January 25, 2012
Week 3 checkup
Weight: 188 (+2) CON
I ate things that I said I was not going to eat, i.e. things with extra ingredients in them. CON
I have more energy. PRO
I do not have any joint aches or pains. PRO
Other digestive issues are gradually beginning to improve PRO
Still not keeping calorie count or food journal. Apparently, a CON
Shannon has lost 10 lbs. PRO ( and was sweet enough to say that my 2 lb gain was from the extra workouts I have been doing)
With another week under my belt and a total of 4 lbs lost and 3 lbs gained I am sure some might be wondering if I feel like this is not working. It is so easy to get consumed by the numbers. What do I weigh and how much have I gained/lost? I had to remind myself last night that I did not start this undertaking as a weight loss diet. I am doing it to improve my health, get my energy back, feel better overall, and teach my daughters the right way to eat. In the beginning I told myself any weight loss would be an added benefit. But, as everyone does, I began to obsess about my weight.
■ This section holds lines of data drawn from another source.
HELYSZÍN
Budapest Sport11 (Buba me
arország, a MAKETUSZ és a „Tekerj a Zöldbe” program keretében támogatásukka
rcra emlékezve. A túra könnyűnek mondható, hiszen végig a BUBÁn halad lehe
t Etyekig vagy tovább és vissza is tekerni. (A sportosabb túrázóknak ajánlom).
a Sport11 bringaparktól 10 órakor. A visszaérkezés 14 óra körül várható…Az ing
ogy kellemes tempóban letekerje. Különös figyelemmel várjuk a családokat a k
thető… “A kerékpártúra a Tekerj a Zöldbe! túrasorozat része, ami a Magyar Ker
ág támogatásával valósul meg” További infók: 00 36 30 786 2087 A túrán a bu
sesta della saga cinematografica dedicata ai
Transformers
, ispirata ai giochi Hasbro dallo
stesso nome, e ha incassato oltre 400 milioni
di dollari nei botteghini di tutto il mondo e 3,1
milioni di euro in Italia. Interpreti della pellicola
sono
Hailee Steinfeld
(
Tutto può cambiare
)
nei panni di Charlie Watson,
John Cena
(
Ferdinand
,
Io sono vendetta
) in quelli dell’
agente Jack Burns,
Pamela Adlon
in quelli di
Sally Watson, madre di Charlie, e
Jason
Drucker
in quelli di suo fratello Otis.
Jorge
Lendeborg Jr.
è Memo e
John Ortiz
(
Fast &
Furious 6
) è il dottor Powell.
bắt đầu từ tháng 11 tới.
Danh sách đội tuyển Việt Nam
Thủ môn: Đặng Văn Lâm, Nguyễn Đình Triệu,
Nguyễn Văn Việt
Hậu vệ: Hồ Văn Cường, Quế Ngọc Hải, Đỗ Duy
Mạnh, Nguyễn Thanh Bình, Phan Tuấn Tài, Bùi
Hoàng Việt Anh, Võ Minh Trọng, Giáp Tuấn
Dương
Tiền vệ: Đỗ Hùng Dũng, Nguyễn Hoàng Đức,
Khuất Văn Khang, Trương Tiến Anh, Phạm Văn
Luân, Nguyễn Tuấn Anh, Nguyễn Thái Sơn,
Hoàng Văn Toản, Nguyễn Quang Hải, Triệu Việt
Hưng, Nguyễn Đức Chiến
The first week, when I actually lost weight, I did not care if I did. I ate real food and stopped when I was satisfied. I was diligent about labels and put a lot of thought into what I was eating. As the weeks have carried on I have become somewhat lazy reaching for what is easier to eat like a piece of cheese or a handful of nuts instead of cut up vegetables or fruit. ( I found a really delicious raw milk smoked cheddar at a nearby dairy.) Yes, I can eat cheese and nuts but they do contain more calories and are not as filling. I will begin to keep a food journal again to see what I am actually consuming in a day. I don’t think I will be a good testimony to this lifestyle if I weigh 207 lbs. again.
Some of the areas where I went wrong this week: finished the chocolate I had in the freezer, ate spoonfuls of peanut butter while watching late night tv this weekend (I know, gross), a co-worker very sweetly made me gluten-free pasta with meat and cheese sauce one day this week and gluten free Rice Krispy treats. This is the kind of exception I am willing to make because it was so thoughtful of her to make something special for me. I ate microwave popcorn with my girls and on accident Shannon bought the wrong kind of sour cream. It was my fault I did not write down the brand to buy and I have trained him to buy what is on sale.
Where I am successful: working out at least 5 days a week, eating many more vegetables at lunch and dinner. I don’t pack snacks anymore. This is a big deal. I used to really worry that I would get hungy mid-morning and mid-afternoon because my stomach would hurt. Because of the high fiber in fruits and vegetables and protein in cheese and yogurt I don’t worry about being hungry and eat fewer snacks.
What will the new week bring? For starters a renewed determination to succeed one meal at a time.